[Work request]
Starting with the opening line of the entries below, transcribe each line exactly up to and including the one that has "Page size: 1241x1754."; pictures are not copied.

[Dataset records]
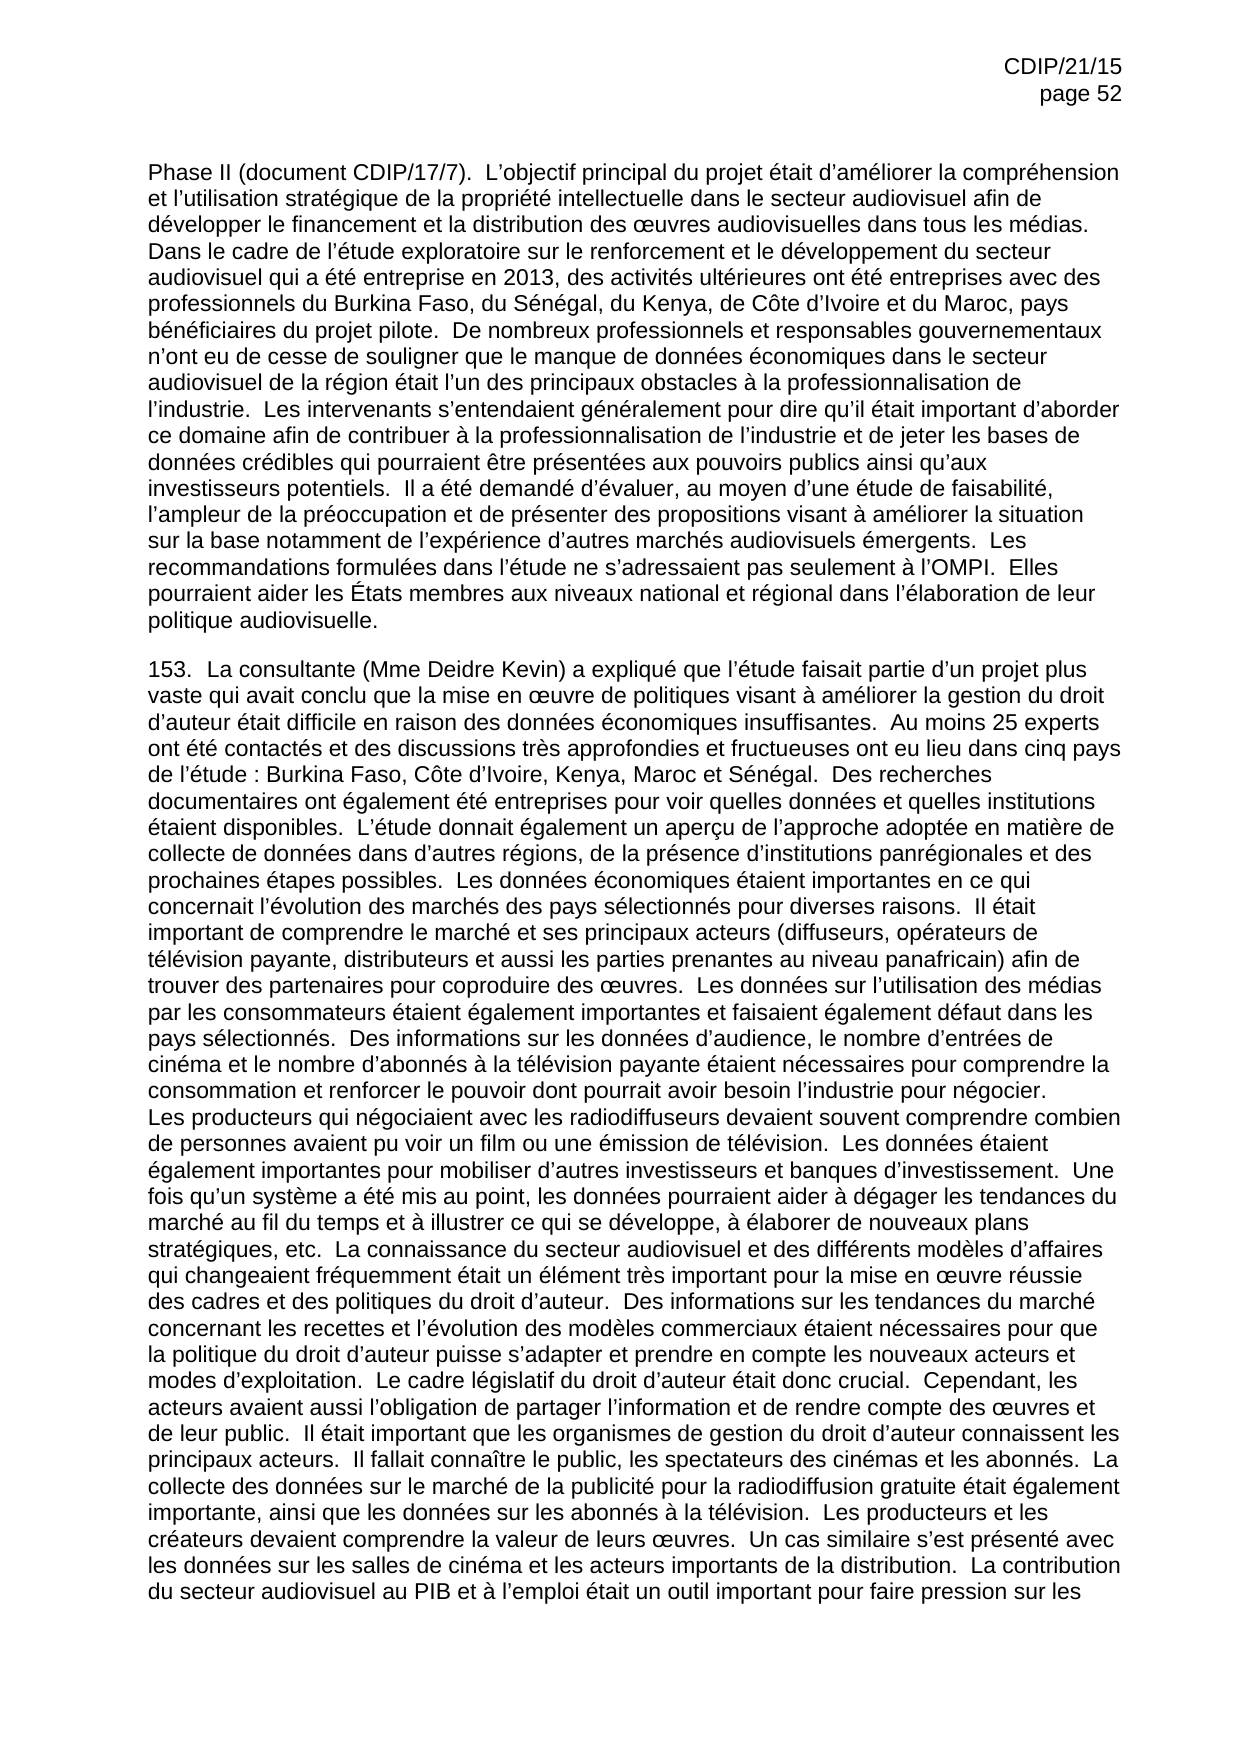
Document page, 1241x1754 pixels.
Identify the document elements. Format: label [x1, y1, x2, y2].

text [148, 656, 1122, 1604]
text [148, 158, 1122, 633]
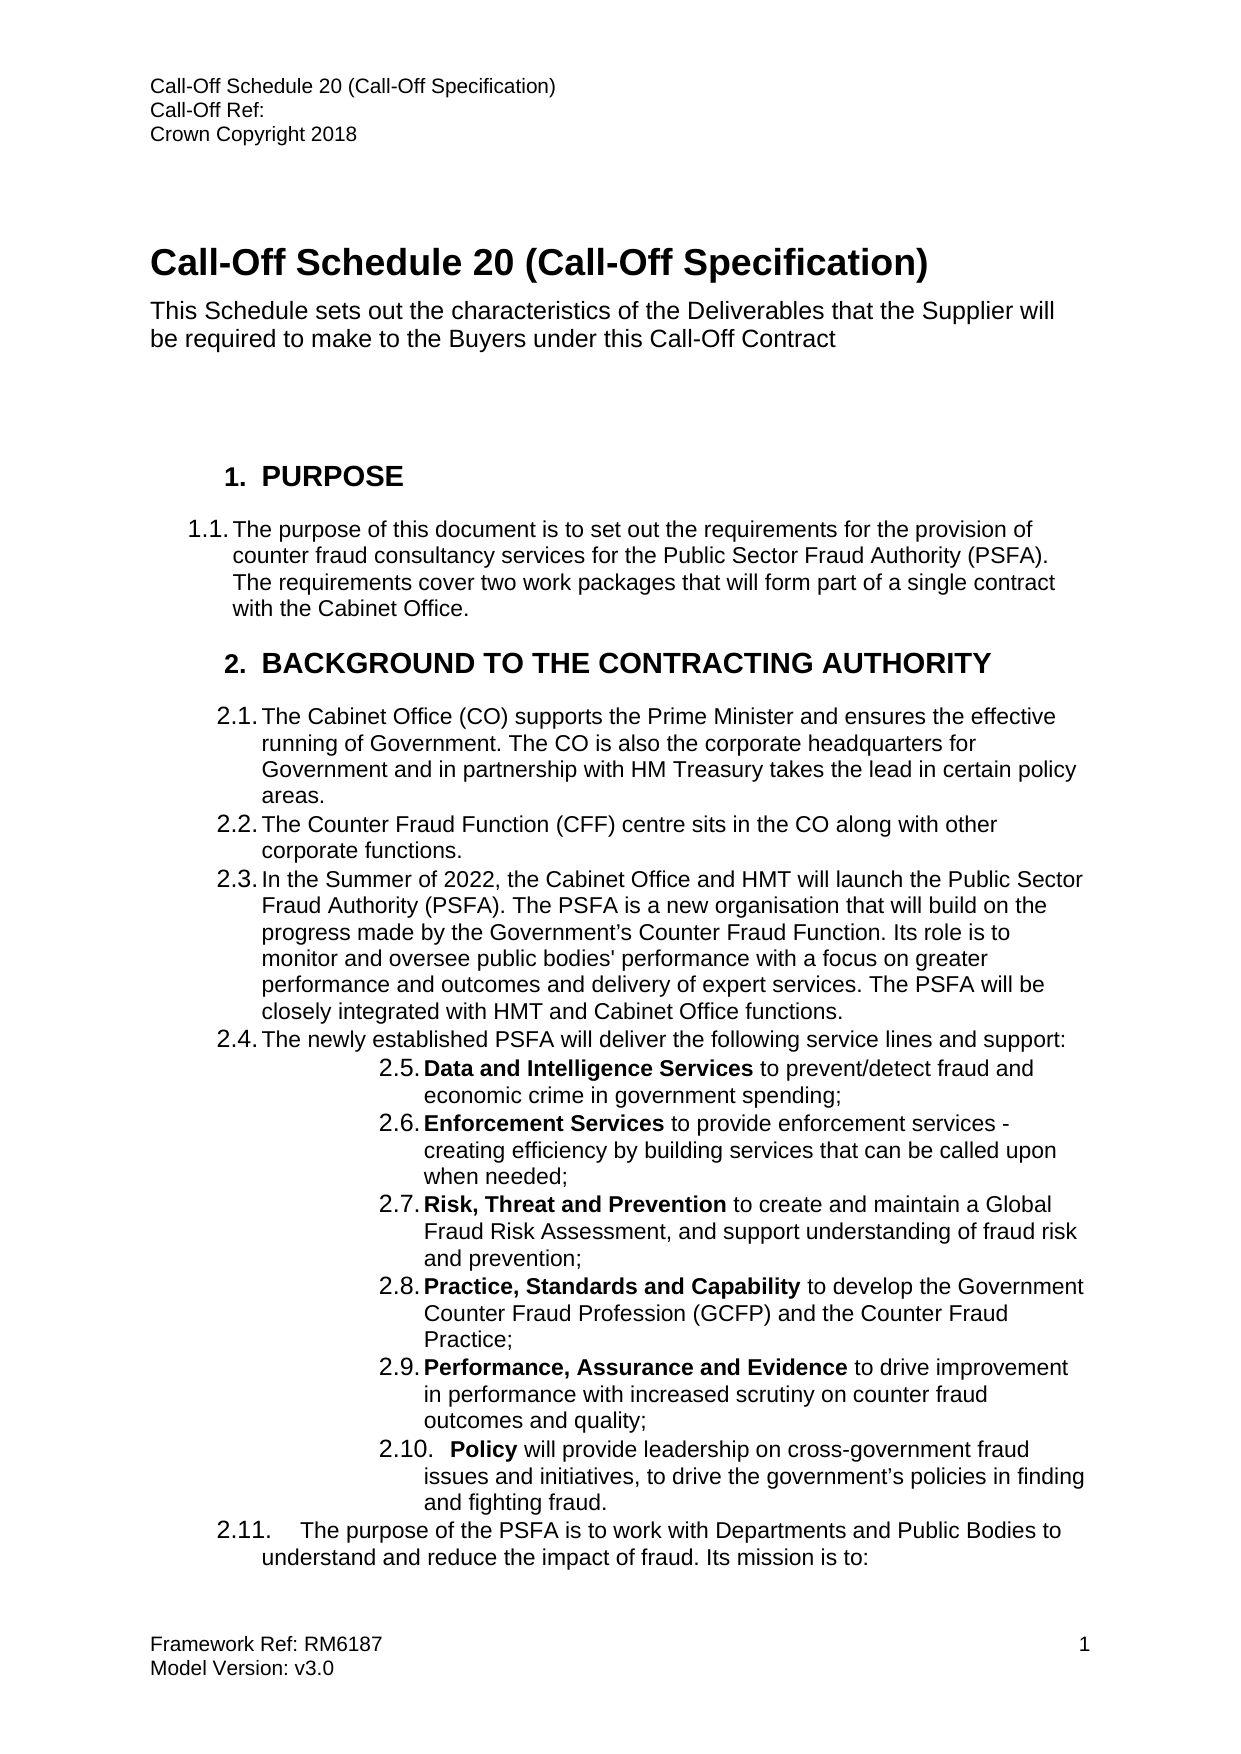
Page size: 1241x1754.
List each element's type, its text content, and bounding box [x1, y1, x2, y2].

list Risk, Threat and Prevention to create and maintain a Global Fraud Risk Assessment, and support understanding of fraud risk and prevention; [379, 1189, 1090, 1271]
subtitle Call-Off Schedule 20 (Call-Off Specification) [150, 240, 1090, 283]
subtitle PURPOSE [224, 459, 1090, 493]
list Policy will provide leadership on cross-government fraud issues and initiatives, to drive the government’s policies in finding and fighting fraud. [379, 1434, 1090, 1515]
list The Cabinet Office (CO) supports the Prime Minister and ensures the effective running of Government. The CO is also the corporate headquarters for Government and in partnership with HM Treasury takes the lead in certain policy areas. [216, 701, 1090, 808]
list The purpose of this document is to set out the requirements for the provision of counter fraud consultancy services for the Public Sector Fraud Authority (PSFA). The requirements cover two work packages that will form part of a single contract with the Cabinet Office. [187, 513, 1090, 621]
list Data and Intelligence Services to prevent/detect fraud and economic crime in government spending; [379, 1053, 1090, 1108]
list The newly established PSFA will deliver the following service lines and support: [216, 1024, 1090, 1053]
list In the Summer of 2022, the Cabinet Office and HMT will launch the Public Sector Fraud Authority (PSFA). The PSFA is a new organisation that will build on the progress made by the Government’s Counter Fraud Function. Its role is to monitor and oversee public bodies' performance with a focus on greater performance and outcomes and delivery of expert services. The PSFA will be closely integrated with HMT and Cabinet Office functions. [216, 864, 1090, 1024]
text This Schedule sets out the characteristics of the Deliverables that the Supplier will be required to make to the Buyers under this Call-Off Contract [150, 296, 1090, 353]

[Solved problem]
Document page, 1241x1754 pixels.
Identify the document elements. Format: label [x1, y1, x2, y2].

text [148, 656, 1122, 1604]
text [148, 158, 1122, 633]
Page size: 1241x1754.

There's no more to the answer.